Tarihi bir anekdot: 1950’lerde ellerindeki baltalarla Atatürk heykellerine saldıran Ticaniler isimli meşhur bir grup vardı. Grubun lideri, Kemal Pilavoğlu adında bir hukukçuydu. İlginç olan ise Pilavoğlu ve müritlerinin Cumhuriyet Halk Partisi’ne (CHP) üye olmalarıydı. 10 Nisan 1950’de CHP Ankara İl Başkanlığı’na giderek üye olan Pilavoğlu ve müritleri, köylerde CHP propagandası yapmış ve partiye üye toplamıştı. CHP, bundan hiç rahatsız değildi ancak bu durum, Atatürk’ün Çankaya’daki sofralarında bulunan ve aynı zamanda İnönü ile yakın arkadaş olan Yakup Kadri Karaosmanoğlu’nu rahatsız etti. Yılların zoraki diplomatı, CHP’nin Ticanilerle yapmış olduğu ilişkinin mahiyetinden “CHP, seçimlerin gelip çattığı günlerde karşılaştığı bazı zorluklar yüzünden Ticani tarikatıyla iş birliği etmektedir” sözleriyle bahsetmektedir.

Bu durum sadece Yakup Kadri’yi rahatsız etmez; Milli Mücadele’nin Galip Hocası Celal Bayar da rahatsızdır. Bayar, rahatsızlığını İsmet Paşaya iletir; konuşurlar, tartışırlar. Bu minvalde İnönü ile Bayar arasında şöyle bir olay yaşanır: Bayar, Bursa’da laikliği uzun uzadıya anlatan bir konuşma yapar. Sebilüreşat dergisi bu konuşmayı kötüye yorar ve Bayar’ı dinsizlikle itham eder. Sayfalar dolusu yayın yapar. Olay bununla da kalmaz. Halk Partisi, mal bulmuş mağribi gibi bu dergiden hemen binlerce nüsha satın alır ve memleketin dört bir köşesine dağıtır. Bunun üzerine Bayar, İnönü’yü ziyaret edip rahatsızlığını dile getirir ve paşaya kendi aralarında yapmış oldukları anlaşmayı hatırlatır: “Paşam, parti mücadelelerinde din istismarcılığı yapmamak hususundaki sözleşmemiz nerede kaldı?” İsmet Paşa, önce bu işten haberi olmadığını söyler. Ama Galip Hoca “izahat” istemekte ısrar eder; açıklama beklemektedir. Israr karşısında öfkelenen İnönü tarihi bir itirafta bulunur: “Ne yapalım, bizim arkadaşlar senin bir (zaafından) istifade etmişler.”
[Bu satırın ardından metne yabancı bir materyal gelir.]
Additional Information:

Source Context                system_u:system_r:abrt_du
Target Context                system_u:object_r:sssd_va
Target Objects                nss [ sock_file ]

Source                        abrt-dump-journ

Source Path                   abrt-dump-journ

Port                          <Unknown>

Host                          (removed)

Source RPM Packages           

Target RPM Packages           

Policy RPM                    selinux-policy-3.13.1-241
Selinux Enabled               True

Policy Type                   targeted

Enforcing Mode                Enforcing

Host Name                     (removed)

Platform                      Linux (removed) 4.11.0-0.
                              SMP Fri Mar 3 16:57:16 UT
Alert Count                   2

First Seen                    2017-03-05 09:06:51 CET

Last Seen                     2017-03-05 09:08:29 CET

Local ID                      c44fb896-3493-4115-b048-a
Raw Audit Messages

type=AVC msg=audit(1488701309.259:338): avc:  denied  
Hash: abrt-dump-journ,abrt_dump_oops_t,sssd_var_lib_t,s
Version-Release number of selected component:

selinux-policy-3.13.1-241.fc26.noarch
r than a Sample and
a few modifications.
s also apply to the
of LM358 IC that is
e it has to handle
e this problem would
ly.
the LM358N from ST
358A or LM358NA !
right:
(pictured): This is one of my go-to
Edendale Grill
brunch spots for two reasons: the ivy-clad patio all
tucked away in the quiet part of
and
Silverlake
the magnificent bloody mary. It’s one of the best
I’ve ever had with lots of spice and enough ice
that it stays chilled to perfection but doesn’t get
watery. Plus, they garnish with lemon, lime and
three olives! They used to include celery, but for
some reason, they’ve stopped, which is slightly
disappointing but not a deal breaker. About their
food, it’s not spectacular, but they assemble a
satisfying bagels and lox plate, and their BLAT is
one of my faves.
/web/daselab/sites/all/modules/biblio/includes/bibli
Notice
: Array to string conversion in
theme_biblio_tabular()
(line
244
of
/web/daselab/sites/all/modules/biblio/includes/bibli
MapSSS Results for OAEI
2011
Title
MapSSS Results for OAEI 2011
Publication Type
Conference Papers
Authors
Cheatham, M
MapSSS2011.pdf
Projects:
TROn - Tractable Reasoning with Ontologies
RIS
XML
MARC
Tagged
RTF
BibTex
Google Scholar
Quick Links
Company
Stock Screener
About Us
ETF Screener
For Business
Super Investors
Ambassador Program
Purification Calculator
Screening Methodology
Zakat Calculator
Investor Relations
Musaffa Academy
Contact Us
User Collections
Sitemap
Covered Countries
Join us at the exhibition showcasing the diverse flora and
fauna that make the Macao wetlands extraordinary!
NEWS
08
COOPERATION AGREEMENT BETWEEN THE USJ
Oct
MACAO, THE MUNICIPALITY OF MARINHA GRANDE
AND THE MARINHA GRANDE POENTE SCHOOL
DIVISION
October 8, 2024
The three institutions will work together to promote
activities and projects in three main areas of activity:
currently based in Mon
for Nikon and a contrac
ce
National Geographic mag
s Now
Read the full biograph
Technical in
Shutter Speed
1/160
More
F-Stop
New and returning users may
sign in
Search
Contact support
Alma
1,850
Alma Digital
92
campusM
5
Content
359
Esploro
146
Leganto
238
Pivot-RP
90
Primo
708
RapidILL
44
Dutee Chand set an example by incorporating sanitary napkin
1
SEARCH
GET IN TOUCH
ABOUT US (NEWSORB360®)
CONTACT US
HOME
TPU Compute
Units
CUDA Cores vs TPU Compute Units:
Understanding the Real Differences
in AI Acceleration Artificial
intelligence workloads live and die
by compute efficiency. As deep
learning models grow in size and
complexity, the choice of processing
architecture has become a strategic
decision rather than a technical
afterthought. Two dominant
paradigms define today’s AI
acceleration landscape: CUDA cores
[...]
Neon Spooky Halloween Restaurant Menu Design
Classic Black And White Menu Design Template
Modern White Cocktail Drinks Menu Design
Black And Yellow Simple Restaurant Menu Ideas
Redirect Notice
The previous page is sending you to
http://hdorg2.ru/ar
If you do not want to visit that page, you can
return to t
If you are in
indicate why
CHP, Demokrat Parti’yi seçmenin nazarında itibarsızlaştırmak için cumhuriyetin kurucu değeri olan Atatürk’ün heykellerine put diyerek saldıran Ticaniler ile ittifak yapmakta hiçbir sakınca görmez. Öyle ki aynı CHP, Ticanileri telin mitingleri düzenlemekten de çekinmemiştir. Yakın tarihin çarpıcı anekdotlarından biri olan bu olay bize ne anlatıyor? Daha doğrusu günümüz siyasetine ve siyasetçilerine hangi mesajları veriyor, içinde hangi dersleri taşıyor? Ticaniler bugüne taşınsa FETÖ’ye denk düşmez mi? Demokrat Parti’yi köşeye sıkıştırmak için Ticaniler’den medet uman dönemin CHP’si ile 2010’da Kemal Kılıçaroğlu’nun bir kaset skandalı ile partinin başına geçmesiyle beraber FETÖ ile hareket eden CHP arasında fark var mı? MİT tırlarının durdurulmasından 17-25 Aralık yargı kalkışması ve 15 Temmuz darbe girişimine kadar FETÖ’nün kullandığı argümanların CHP’liler üzerinden iç siyasete taşınması basit bir rastlantı mıydı?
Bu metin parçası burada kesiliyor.